Centre for Nanotechnology & Advanced Biomaterials (CeNTAB), Department of Bioengineering, School of Chemical and Biotechnology, SASTRA University, Thanjavur 613 401, Tamil Nadu, India.
Centre for Biotechnology, Anna University, Chennai 600 025, Tamil Nadu, India.
Life Sci. 2020 Jul 1;252:117670. doi: 10.1016/j.lfs.2020.117670. Epub 2020 Apr 13.
Deregulation of angiogenesis is a key reason for tumor growth and progression. Several anti-angiogenic drugs in clinical practice attempt to normalize abnormal tumor vasculature. Unfortunately, these drugs are ineffective due to the development of resistance in patients after drug holidays. A sizable literature suggests that resistance to these anti-angiogenic drugs occurs due to various compensatory mechanisms of tumor angiogenesis. Therefore, we describe different compensatory mechanisms of tumor angiogenesis, and explain why intussusceptive angiogenesis (IA), is a crucial mechanism of compensatory angiogenesis in tumors which resist anti-VEGF (vascular endothelial growth factor) therapies. IA is often overlooked due to the scarcity of experimental models. Therefore, we examine data from existing experimental models and our novel ex-ovo model of angiogenesis in chick embryos, and explain the important genes and signaling pathways driving IA. Using bio-informatic analyses of major genes regulating conventional sprouting angiogenesis (SA) and intussusceptive angiogenesis, we provide fresh insights on the 'angiogenic switch' which regulates the transition from SA to IA. Finally, we examine the interplay between molecules regulating SA, IA, and molecules known to promote tumor progression. Based on these analyses, we conclude that intussusceptive angiogenesis (IA) is a promising therapeutic target for developing effective anti-cancer treatment regimes.

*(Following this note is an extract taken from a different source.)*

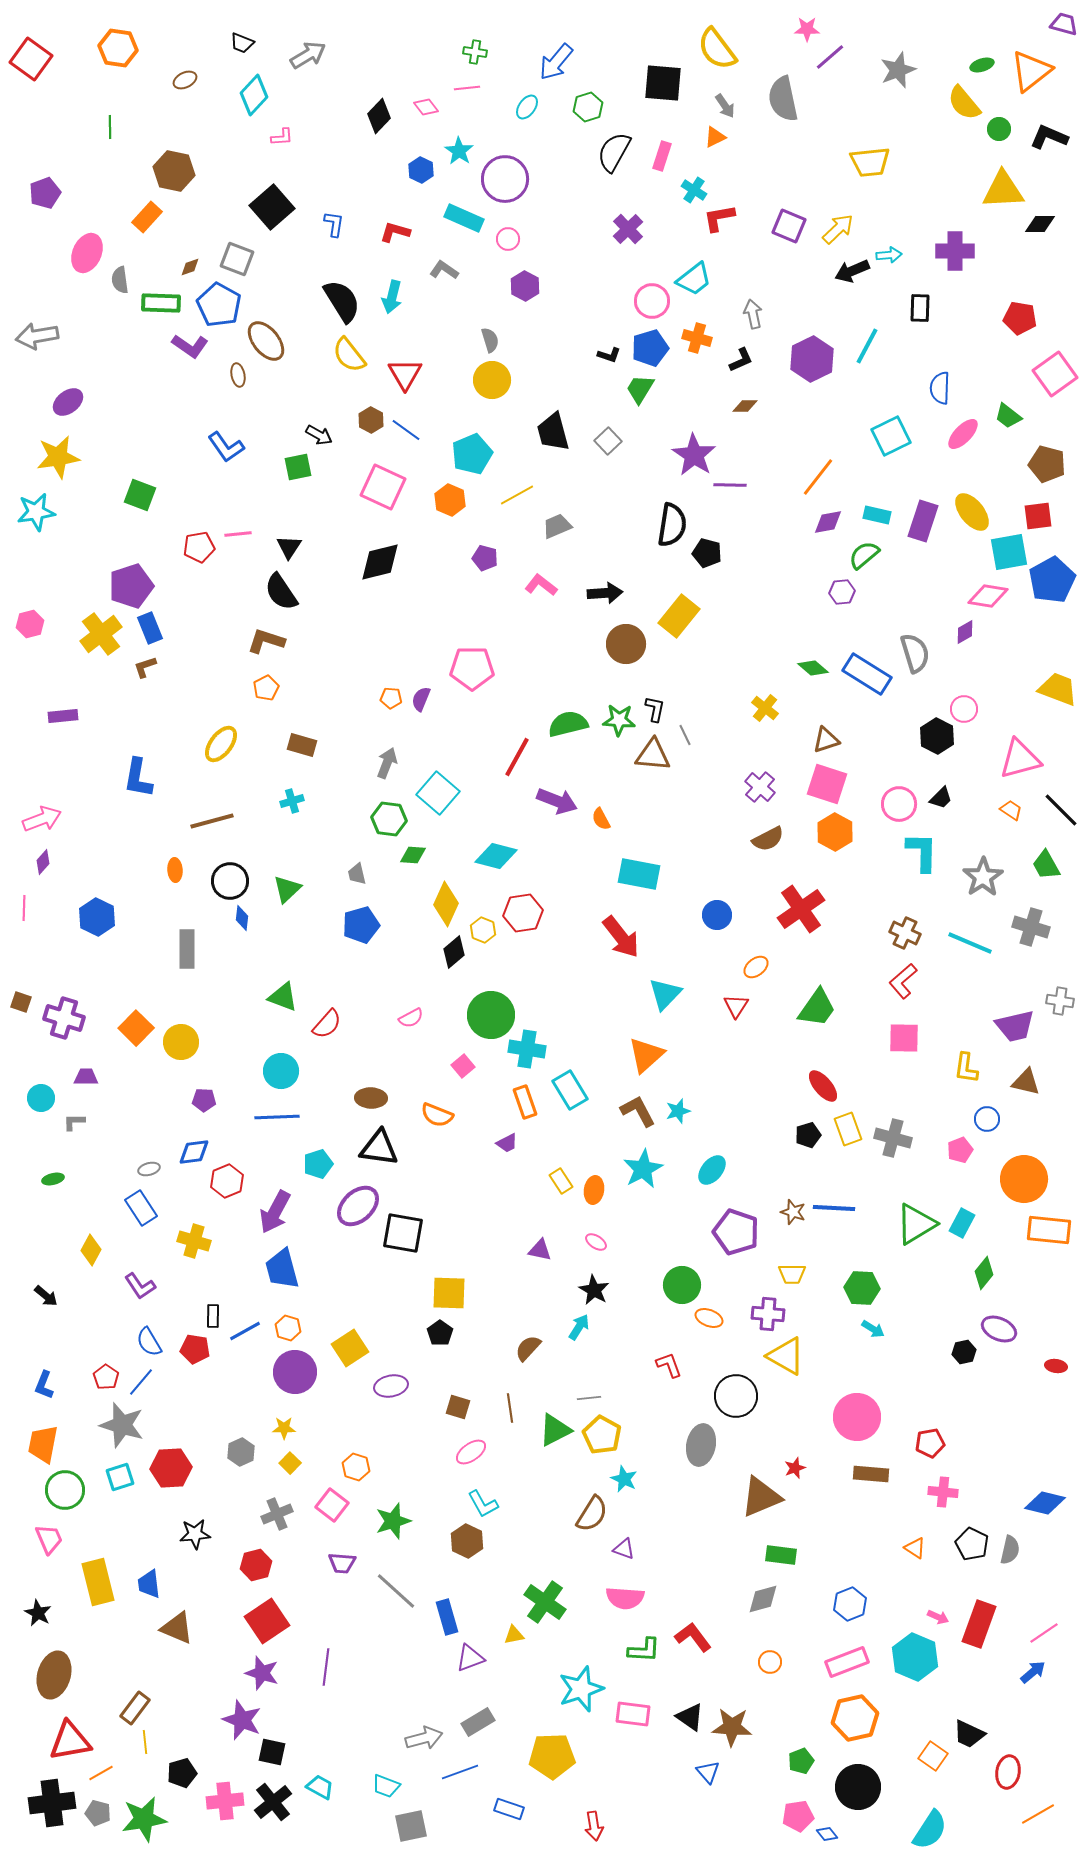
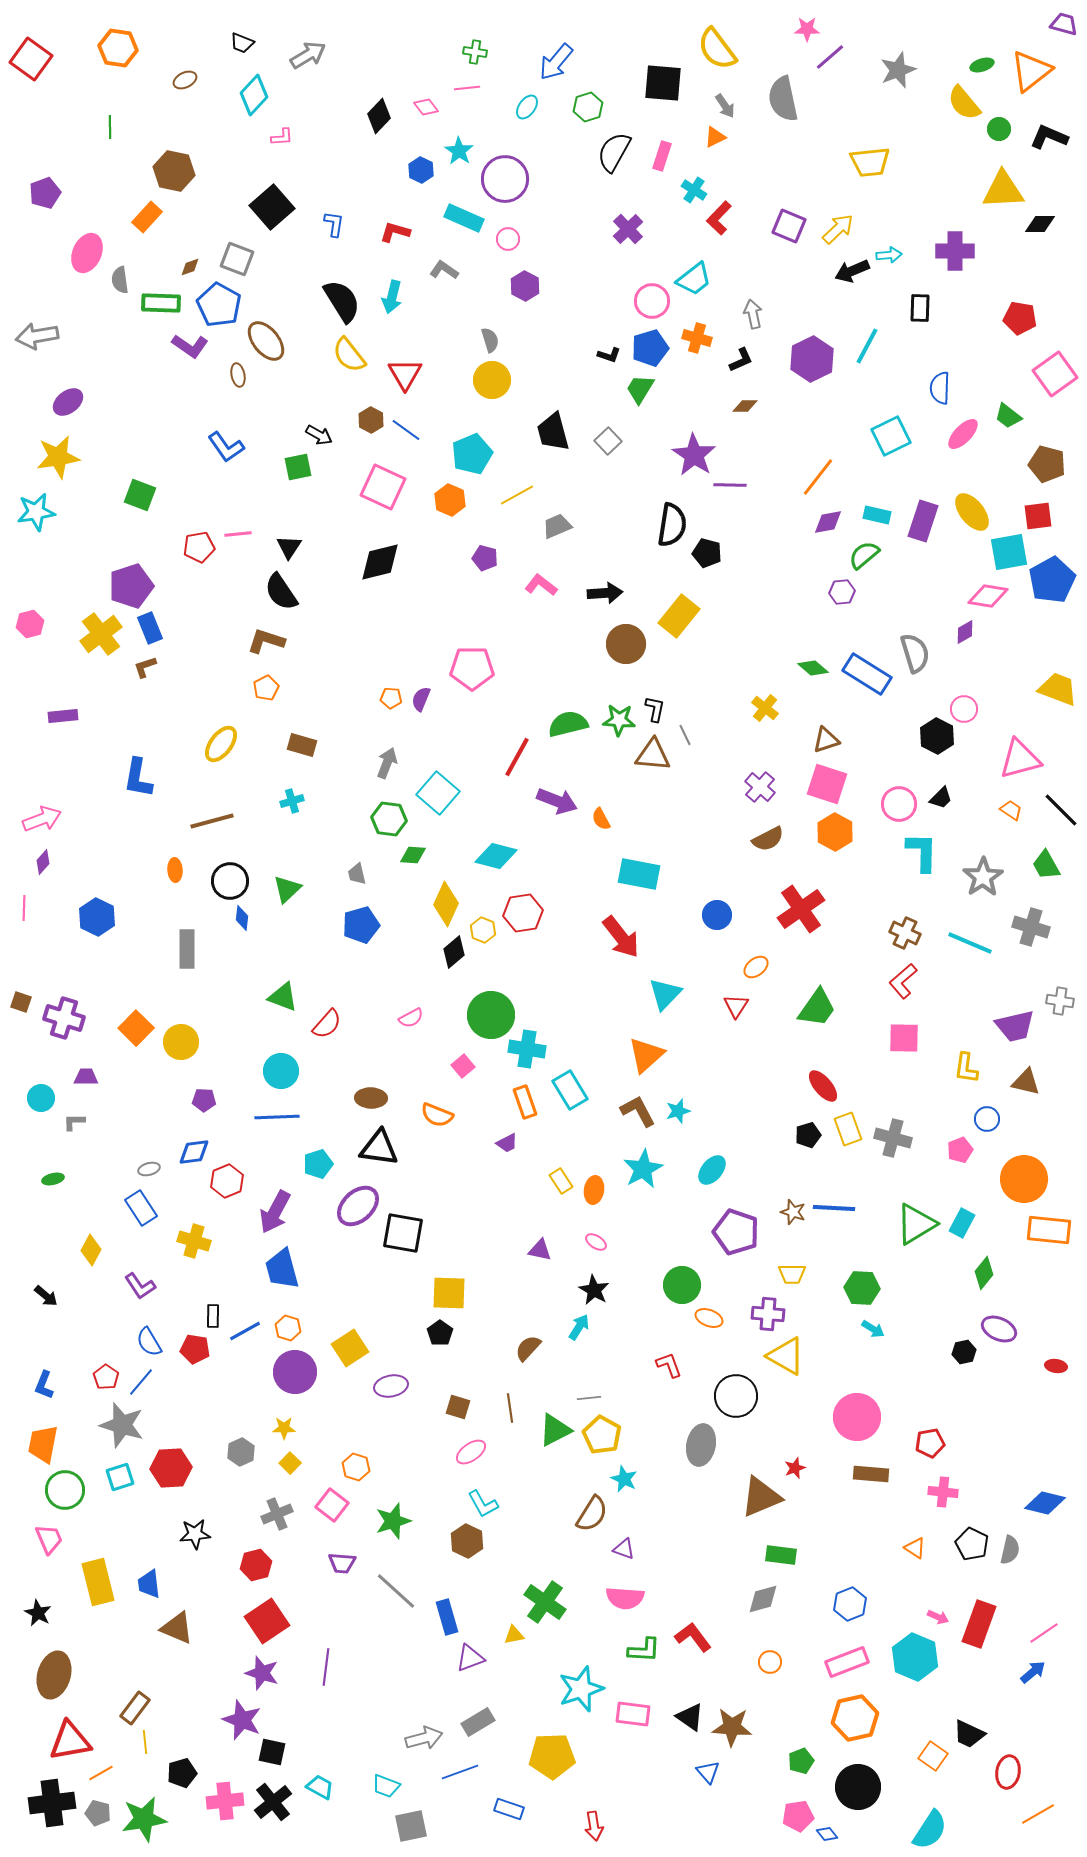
red L-shape at (719, 218): rotated 36 degrees counterclockwise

血管生成的失调是肿瘤生长和进展的一个关键原因。几种临床实践中的抗血管生成药物试图使异常的肿瘤血管正常化。不幸的是,由于药物停药后患者产生耐药性,这些药物无效。大量文献表明,这些抗血管生成药物的耐药性是由于肿瘤血管生成的各种代偿机制引起的。因此,我们描述了肿瘤血管生成的不同代偿机制,并解释了为什么在抗 VEGF(血管内皮生长因子)治疗的肿瘤中,内陷性血管生成(IA)是肿瘤代偿性血管生成的关键机制。由于实验模型的缺乏,IA 经常被忽视。因此,我们检查了来自现有实验模型和我们在鸡胚中新颖的体外血管生成模型的数据,并解释了驱动 IA 的重要基因和信号通路。我们通过对调节常规发芽血管生成(SA)和内陷性血管生成的主要基因的生物信息学分析,提供了关于调节从 SA 到 IA 转变的“血管生成开关”的新见解。最后,我们研究了调节 SA、IA 的分子与已知促进肿瘤进展的分子之间的相互作用。基于这些分析,我们得出结论,内陷性血管生成(IA)是开发有效抗癌治疗方案的有前途的治疗靶点。